Chile’s impressive hot streak set to continue in South Africa
Marcelo Bielsa's side finished second to Brazil in qualifying, and should make last 16
With 18 games to play over the fourth-largest continent in the world, qualifying for the World Cup from the South America is no walk in the park, particularly given the calibre of the opposition.
So, much like a regular club season, by the time all games have been played, there can be little doubt that the final positions offer a fair gauge of the strengths of the teams involved. Brazil unsurprisingly finished top, but it was Chile who finished in second place – ahead of the likes of Paraguay, Argentina and Uruguay – offering a hint as to the threat they will bring to South Africa.
They recorded wins against fellow finalists Argentina and Paraguay in the process and it was a Chilean who topped the goalscoring charts – Humberto Suazo’s ten goals putting him just ahead of Brazils’ Luis Fabiano.
Chile have lost only one of their last five friendly games, and will arrive to their first World Cup since 1998, when a Marcelo Salas-inspired team made it through to the last 16 before eventual-finalists Brazil put an end to their campaign.

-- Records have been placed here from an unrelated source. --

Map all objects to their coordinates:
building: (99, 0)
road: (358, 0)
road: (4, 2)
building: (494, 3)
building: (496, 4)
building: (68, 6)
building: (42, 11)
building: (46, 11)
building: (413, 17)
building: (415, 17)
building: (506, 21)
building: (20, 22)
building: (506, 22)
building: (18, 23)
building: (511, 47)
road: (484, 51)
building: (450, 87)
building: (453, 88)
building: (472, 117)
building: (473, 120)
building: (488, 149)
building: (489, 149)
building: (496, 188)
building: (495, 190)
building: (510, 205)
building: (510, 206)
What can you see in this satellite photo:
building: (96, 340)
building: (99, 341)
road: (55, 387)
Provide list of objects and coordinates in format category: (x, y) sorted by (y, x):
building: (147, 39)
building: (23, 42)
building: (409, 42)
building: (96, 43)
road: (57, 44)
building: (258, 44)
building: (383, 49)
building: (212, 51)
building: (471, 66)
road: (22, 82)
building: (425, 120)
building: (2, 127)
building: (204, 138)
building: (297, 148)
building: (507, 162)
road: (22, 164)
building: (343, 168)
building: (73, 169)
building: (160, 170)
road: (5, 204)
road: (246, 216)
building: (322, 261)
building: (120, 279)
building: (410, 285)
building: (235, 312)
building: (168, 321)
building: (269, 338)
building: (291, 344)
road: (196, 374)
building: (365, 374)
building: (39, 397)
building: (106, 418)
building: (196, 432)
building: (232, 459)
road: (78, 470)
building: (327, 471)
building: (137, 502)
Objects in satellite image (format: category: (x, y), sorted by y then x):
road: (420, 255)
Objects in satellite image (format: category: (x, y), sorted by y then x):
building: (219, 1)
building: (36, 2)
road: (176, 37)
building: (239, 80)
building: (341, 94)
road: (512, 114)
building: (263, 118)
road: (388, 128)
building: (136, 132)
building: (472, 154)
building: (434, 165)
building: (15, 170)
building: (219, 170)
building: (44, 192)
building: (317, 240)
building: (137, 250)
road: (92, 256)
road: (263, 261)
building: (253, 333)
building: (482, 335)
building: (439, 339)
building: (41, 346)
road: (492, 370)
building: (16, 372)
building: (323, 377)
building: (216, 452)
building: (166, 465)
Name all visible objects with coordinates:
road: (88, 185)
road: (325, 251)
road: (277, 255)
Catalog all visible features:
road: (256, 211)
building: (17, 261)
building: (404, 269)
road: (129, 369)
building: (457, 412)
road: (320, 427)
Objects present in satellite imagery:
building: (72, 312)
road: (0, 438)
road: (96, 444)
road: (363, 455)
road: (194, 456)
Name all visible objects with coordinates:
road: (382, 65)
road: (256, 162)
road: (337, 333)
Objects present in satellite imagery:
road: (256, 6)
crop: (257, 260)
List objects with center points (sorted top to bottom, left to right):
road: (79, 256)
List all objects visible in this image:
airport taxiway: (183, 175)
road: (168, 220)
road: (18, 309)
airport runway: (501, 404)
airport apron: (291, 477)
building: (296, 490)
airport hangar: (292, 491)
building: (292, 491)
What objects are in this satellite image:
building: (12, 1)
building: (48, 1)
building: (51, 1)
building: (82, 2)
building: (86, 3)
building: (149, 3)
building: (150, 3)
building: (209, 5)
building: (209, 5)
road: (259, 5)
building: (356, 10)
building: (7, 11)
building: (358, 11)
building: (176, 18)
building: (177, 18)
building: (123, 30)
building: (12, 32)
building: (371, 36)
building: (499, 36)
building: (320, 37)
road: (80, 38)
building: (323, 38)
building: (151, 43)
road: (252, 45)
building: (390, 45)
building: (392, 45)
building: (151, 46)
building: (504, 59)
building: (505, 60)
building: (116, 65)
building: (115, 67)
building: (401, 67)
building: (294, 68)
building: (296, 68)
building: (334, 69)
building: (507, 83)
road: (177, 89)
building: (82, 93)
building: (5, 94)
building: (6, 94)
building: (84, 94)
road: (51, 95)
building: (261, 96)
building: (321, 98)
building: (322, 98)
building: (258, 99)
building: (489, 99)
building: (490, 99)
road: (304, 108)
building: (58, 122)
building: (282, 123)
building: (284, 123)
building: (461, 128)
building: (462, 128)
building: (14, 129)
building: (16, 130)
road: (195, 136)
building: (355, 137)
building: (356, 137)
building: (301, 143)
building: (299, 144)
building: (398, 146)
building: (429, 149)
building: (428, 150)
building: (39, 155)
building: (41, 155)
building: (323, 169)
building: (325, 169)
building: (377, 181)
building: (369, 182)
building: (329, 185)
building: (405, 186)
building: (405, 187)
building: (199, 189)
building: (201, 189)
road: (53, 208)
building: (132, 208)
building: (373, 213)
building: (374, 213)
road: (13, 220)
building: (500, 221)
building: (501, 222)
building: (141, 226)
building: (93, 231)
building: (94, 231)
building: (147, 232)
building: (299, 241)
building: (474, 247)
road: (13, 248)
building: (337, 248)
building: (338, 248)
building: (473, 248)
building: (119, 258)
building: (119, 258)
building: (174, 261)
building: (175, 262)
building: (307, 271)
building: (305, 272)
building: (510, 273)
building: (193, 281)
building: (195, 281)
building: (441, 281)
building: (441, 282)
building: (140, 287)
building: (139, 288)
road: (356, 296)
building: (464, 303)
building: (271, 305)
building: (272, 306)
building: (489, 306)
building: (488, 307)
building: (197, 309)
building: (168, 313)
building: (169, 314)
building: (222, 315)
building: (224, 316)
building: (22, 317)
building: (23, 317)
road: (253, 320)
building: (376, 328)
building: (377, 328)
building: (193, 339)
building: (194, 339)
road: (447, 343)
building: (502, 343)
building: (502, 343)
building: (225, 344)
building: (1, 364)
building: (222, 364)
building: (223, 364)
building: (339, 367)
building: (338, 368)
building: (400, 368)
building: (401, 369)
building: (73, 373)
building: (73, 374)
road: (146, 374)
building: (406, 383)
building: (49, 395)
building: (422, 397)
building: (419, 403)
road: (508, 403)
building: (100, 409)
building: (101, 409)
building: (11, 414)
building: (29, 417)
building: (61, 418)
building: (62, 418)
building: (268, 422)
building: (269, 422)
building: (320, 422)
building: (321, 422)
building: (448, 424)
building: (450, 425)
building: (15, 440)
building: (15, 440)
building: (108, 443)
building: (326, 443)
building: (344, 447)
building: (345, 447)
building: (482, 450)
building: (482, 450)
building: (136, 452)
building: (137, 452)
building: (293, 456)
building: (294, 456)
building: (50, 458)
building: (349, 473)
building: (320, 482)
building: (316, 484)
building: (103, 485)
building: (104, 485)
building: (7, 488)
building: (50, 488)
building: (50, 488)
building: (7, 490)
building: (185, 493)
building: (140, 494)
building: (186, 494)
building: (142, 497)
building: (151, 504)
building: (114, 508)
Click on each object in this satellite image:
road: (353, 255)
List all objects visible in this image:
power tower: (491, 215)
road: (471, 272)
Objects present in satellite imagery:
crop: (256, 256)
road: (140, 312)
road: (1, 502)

Yet, after drawing each of their three group games in France, Chile are still to win a World Cup game outside of South America. Now under the guidance of former Argentina coach Marcelo Bielsa and with exciting attacking talent such as Suazo, Alexis Sanchez and Matias Fernandez, this side should be more than capable of putting an end to that unwanted record.
In the last year they’ve registered wins in Denmark, Slovakia and South Africa, showing signs that any previous trouble on the road has been forgotten.
Spain will surely top Group H, but a stubborn Swiss side and an inexperienced Honduras outfit will struggle to keep the shackles on La Roja, who scored 32 goals in qualifying – only one behind top scorers Brazil. So qualification should be achieved, but given that Dunga’s men could well be lying in wait in the last 16, that will be where it ends, just as in 1998.